Of course the ratings of a team ranked 50th vs 51st is probably going to have a close rating. But if you compair 40th vs 50th who knows. They could have a very close rating, or be far apart. Having both the Ranking and Rating in a chart makes it clear when the teams are closely matched, and where the variation starts.
If you take out the Academy teams, the average will change. But then it's manipulated data. You can manipulate the data on any league to reach the outcome you want to see. If we are compairing leagues, then you have to own all the teams that play in the league (MLS Academy teams play league games against MLS Next teams) What I meant about MLS teams being better, is exactly what I said: "the numbers suggest if the average MLS team played the average ECNL team 100 times, MLS Next would win 1-0 20 times and tie 80 times." Logically that would apply to the top MLS team vs. the Top ECNL, and the worst MLS team vs. the worst ECNL team; in reality the outliers of the leagues are not going to fit the 'average' results. But we already can see what will happen when matching up individual teams (the SR App provides that).

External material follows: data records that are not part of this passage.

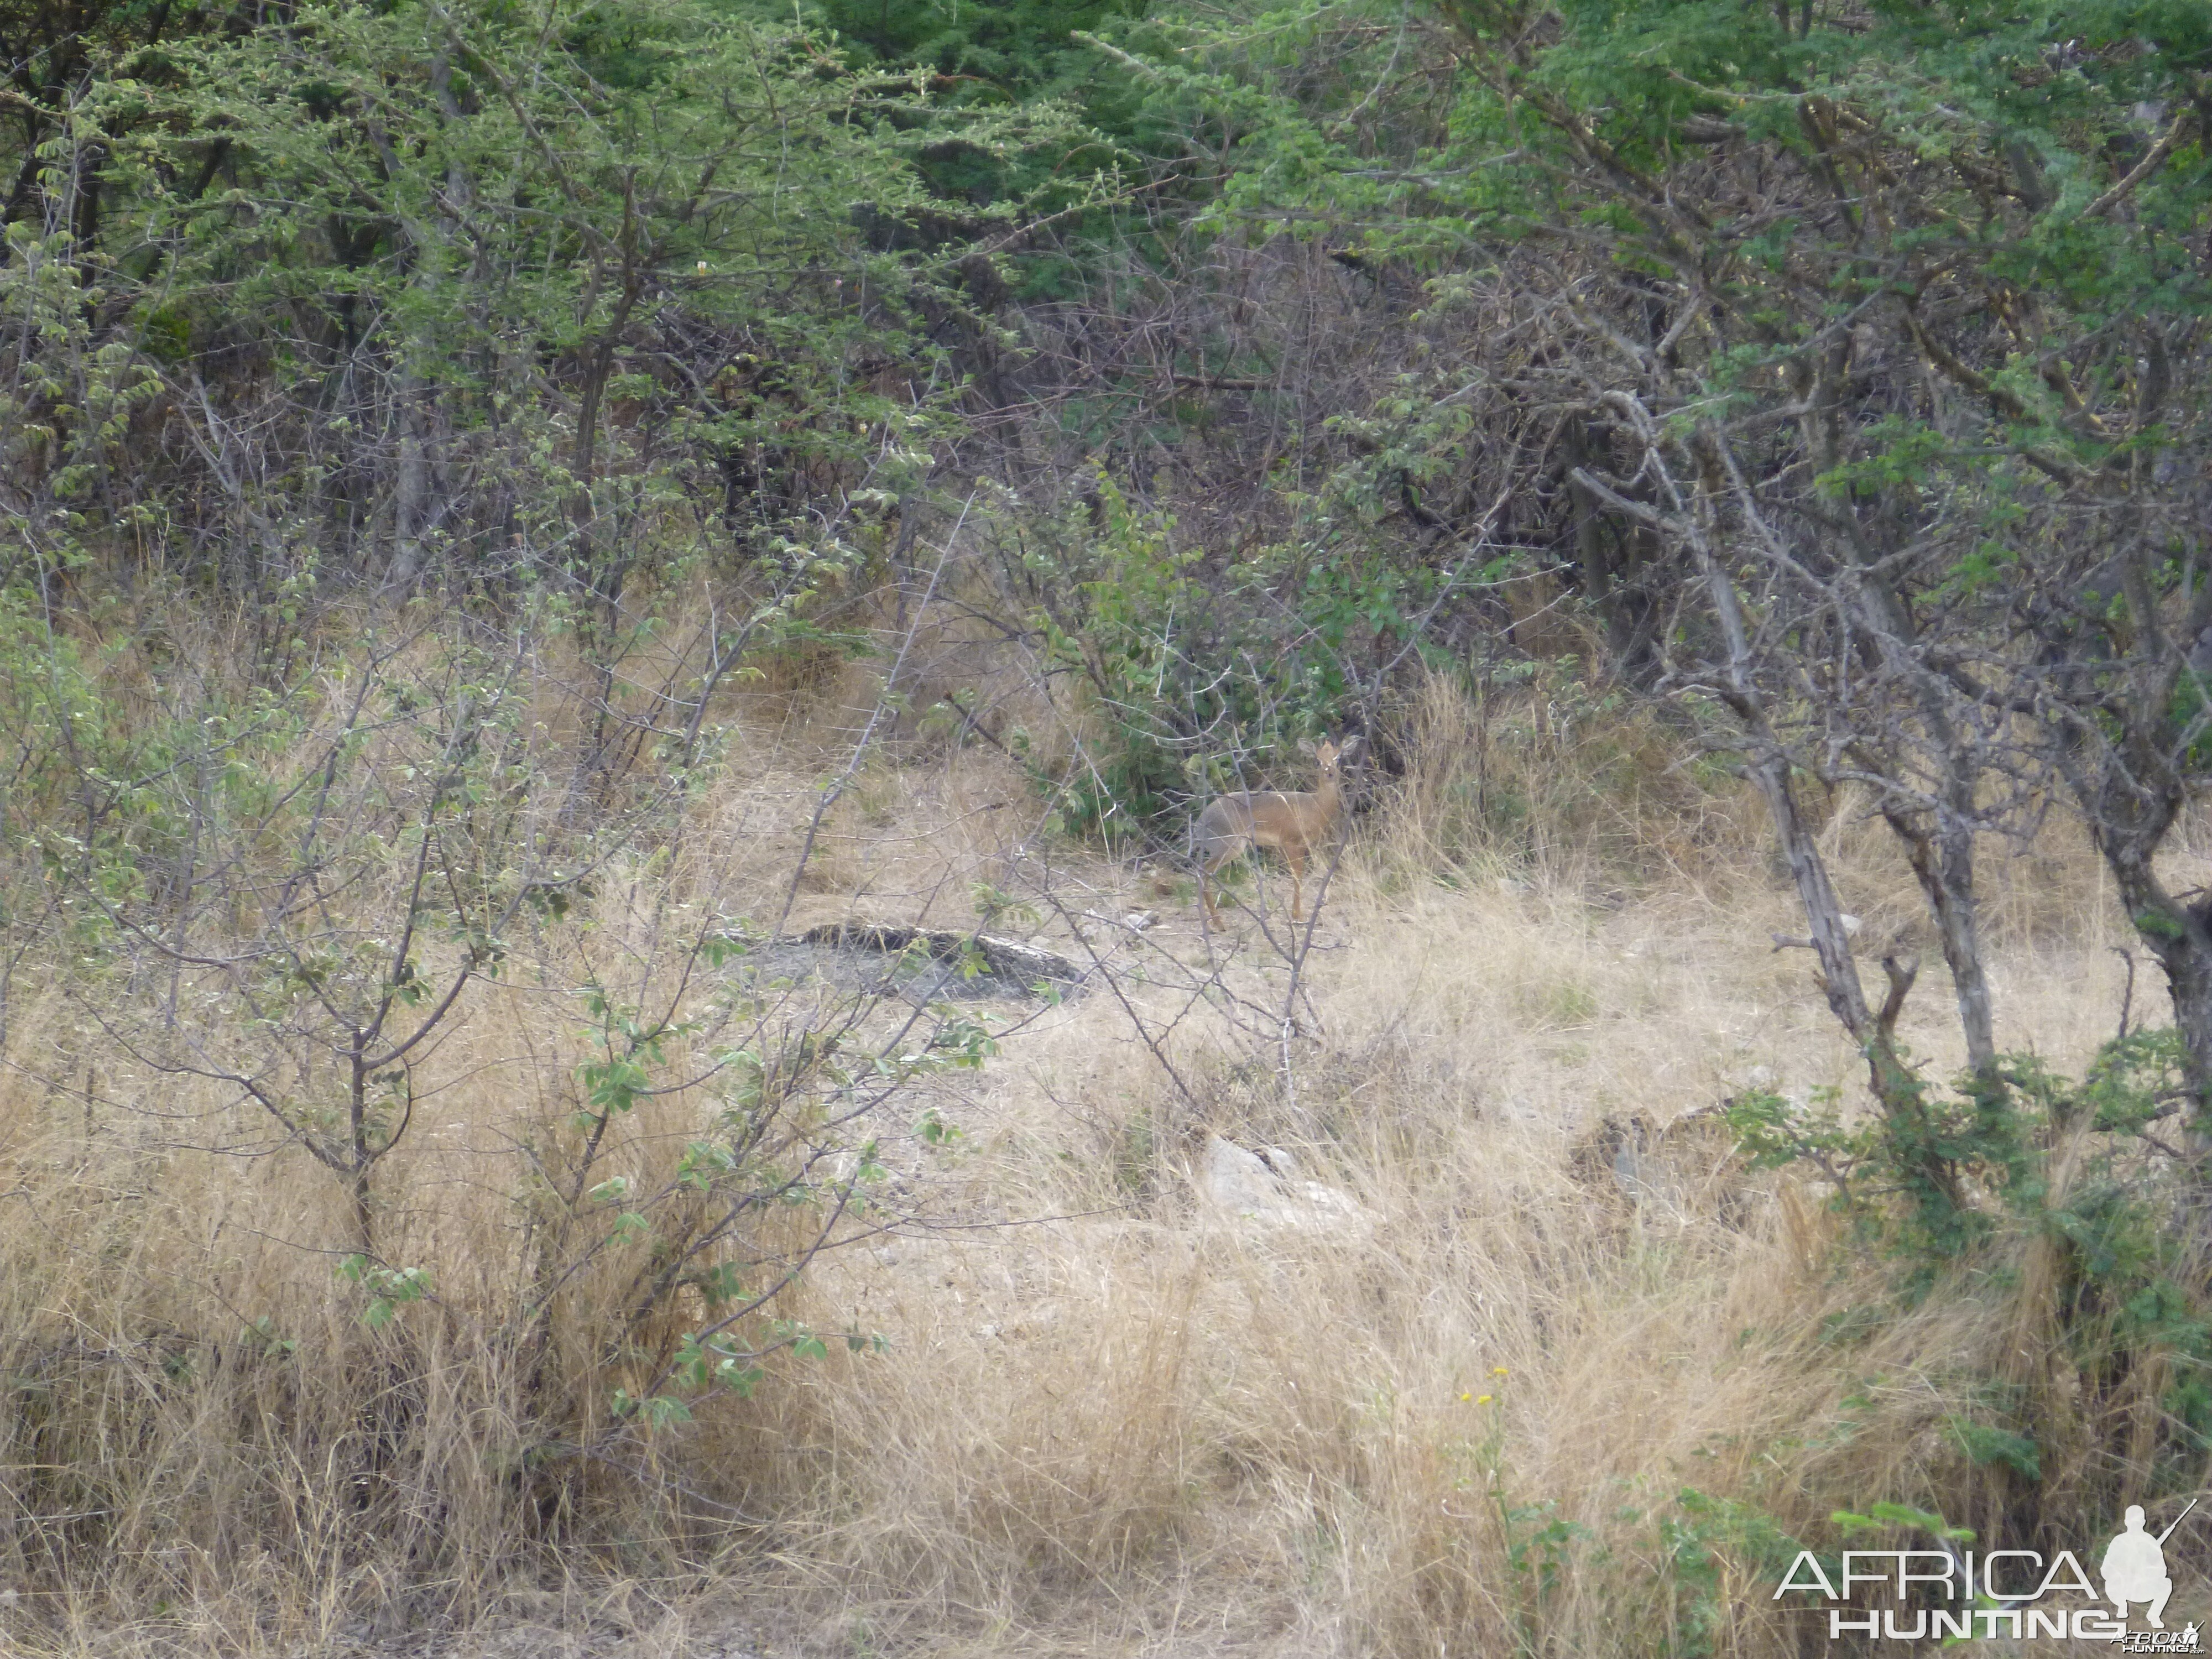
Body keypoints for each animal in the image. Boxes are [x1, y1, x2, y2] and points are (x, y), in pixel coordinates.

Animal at [1194, 739, 1363, 929]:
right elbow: (1297, 877)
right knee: (1202, 871)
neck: (1315, 804)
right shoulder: (1291, 844)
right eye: (1317, 760)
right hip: (1230, 847)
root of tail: (1201, 821)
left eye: (1338, 758)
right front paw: (1298, 916)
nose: (1330, 773)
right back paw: (1219, 923)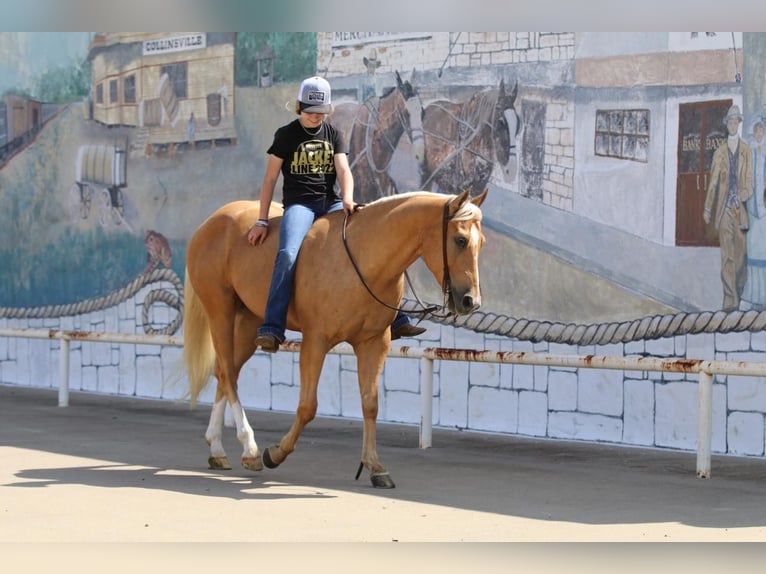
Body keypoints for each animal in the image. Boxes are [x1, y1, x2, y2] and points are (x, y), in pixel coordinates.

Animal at [183, 187, 488, 488]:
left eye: (481, 243)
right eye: (460, 240)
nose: (471, 301)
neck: (364, 260)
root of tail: (213, 221)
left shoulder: (373, 343)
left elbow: (370, 404)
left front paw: (375, 466)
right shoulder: (315, 341)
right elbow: (308, 407)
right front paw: (275, 453)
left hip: (249, 321)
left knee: (226, 372)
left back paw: (217, 450)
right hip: (220, 311)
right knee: (228, 374)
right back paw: (250, 448)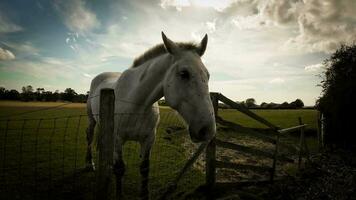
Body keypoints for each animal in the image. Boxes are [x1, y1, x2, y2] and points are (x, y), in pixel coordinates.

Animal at [85, 32, 216, 199]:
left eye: (208, 75)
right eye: (184, 73)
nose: (208, 130)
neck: (137, 103)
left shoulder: (148, 139)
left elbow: (145, 169)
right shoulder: (117, 139)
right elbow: (119, 169)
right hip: (91, 120)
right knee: (89, 137)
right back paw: (90, 164)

At U15 MLS Next breaks out the Academy teams. In the case of the Quakes they go to the West Division. The remaining NorCal MLS Next teams stay in the Northwest Division. So U15 and older, nobody is playing the Academy teams other than themselves. ECNL doesn't have anything like that. So how do we compare these leagues in a way that makes sense? I think you have to compare ECNL NorCal division to the MLS Next Northwest division. In that case, there's really not a noticeable delta. This is why the SR league ranking just really isn't super clear on what it's actually comparing. MLS Next is actually two leagues in one once you get to U15.